La diversion identitaire, la dernière carte d’Emmanuel Macron pour tenter de sortir de la crise sociale et démocratique que connaît le pays depuis 3 mois ? Hier soir, le monarque présidentiel s’est exprimé à 20 heures. Problème : avant même qu’il ne s’exprime, 90% des Français étaient déjà persuadés que sa prise de parole n’allait pas apaiser les tensions dans le pays (source : Elabe). La soirée leur a donné raison. À 20 heures pétantes, devant des centaines de mairies aux 4 coins du pays, le peuple lui a répondu : on ne t’écoute même plus. Mieux, on continue à se faire entendre, et on continue à inventer les formes d’un mouvement social historique, incroyable, qui ne redescend toujours pas.

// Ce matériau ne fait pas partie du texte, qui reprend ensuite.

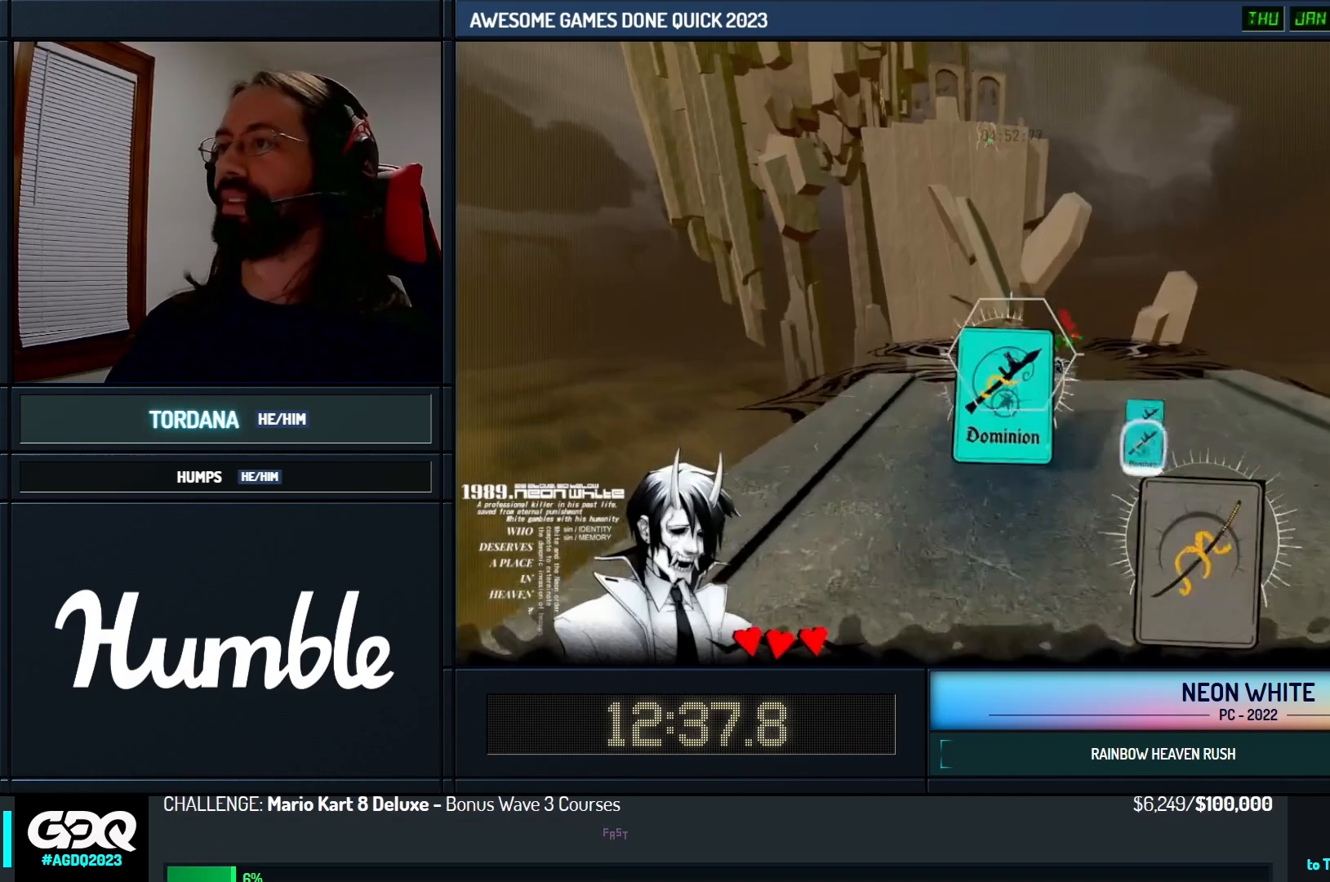
{"keys": ["up"], "events": [[100, "space", "up"]]}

Si certains politologues, enfermés dans leur tour d’ivoire, annonçaient la mort du mouvement social après la décision du Conseil constitutionnel vendredi soir, force est de constater qu’il est sacrément vivant. Aucun 49.3, aucun « vote bloqué » au Sénat, aucune décision constitutionnelle, n’auront désormais prise sur la colère sociale. Emmanuel Macron, élu par 21% des inscrits, dans un océan d’abstention, n’est pas légitime. Le Sénat, l’Assemblée nationale, le Conseil constitutionnel, sont des institutions dépassées, simples chambres d’enregistrement des désidératas du monarque présidentiel. La Ve République est agonisante.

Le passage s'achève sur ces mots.